§ **Records contained in a dataset**
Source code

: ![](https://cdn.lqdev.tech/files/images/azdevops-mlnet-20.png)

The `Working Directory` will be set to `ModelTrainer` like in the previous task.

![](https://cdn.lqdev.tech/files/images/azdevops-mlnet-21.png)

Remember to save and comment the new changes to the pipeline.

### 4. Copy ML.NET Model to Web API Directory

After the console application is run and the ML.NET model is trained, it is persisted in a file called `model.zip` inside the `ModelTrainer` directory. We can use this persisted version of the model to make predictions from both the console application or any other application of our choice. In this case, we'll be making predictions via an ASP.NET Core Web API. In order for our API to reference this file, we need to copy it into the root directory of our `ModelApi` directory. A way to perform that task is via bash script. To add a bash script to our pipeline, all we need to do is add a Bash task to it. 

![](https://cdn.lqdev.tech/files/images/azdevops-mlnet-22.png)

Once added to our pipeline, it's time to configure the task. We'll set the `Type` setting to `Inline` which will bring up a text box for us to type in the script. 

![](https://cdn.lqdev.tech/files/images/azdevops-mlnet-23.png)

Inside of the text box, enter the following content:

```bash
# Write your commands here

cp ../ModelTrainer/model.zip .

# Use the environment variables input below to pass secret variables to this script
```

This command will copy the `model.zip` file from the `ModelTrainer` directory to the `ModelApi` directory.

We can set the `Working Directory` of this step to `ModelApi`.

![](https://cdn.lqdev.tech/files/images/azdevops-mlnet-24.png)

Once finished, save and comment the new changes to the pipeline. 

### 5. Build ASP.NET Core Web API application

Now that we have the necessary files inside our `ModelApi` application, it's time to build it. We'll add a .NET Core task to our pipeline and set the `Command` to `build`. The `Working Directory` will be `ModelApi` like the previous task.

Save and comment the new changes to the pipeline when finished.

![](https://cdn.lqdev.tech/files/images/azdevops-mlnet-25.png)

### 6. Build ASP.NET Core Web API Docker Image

§ **Problem description**
Write each line of the data down again exactly as it reads.

§ **Result below**
Source code

: ![](https://cdn.lqdev.tech/files/images/azdevops-mlnet-20.png)

The `Working Directory` will be set to `ModelTrainer` like in the previous task.

![](https://cdn.lqdev.tech/files/images/azdevops-mlnet-21.png)

Remember to save and comment the new changes to the pipeline.

### 4. Copy ML.NET Model to Web API Directory

After the console application is run and the ML.NET model is trained, it is persisted in a file called `model.zip` inside the `ModelTrainer` directory. We can use this persisted version of the model to make predictions from both the console application or any other application of our choice. In this case, we'll be making predictions via an ASP.NET Core Web API. In order for our API to reference this file, we need to copy it into the root directory of our `ModelApi` directory. A way to perform that task is via bash script. To add a bash script to our pipeline, all we need to do is add a Bash task to it. 

![](https://cdn.lqdev.tech/files/images/azdevops-mlnet-22.png)

Once added to our pipeline, it's time to configure the task. We'll set the `Type` setting to `Inline` which will bring up a text box for us to type in the script. 

![](https://cdn.lqdev.tech/files/images/azdevops-mlnet-23.png)

Inside of the text box, enter the following content:

```bash
# Write your commands here

cp ../ModelTrainer/model.zip .

# Use the environment variables input below to pass secret variables to this script
```

This command will copy the `model.zip` file from the `ModelTrainer` directory to the `ModelApi` directory.

We can set the `Working Directory` of this step to `ModelApi`.

![](https://cdn.lqdev.tech/files/images/azdevops-mlnet-24.png)

Once finished, save and comment the new changes to the pipeline. 

### 5. Build ASP.NET Core Web API application

Now that we have the necessary files inside our `ModelApi` application, it's time to build it. We'll add a .NET Core task to our pipeline and set the `Command` to `build`. The `Working Directory` will be `ModelApi` like the previous task.

Save and comment the new changes to the pipeline when finished.

![](https://cdn.lqdev.tech/files/images/azdevops-mlnet-25.png)

### 6. Build ASP.NET Core Web API Docker Image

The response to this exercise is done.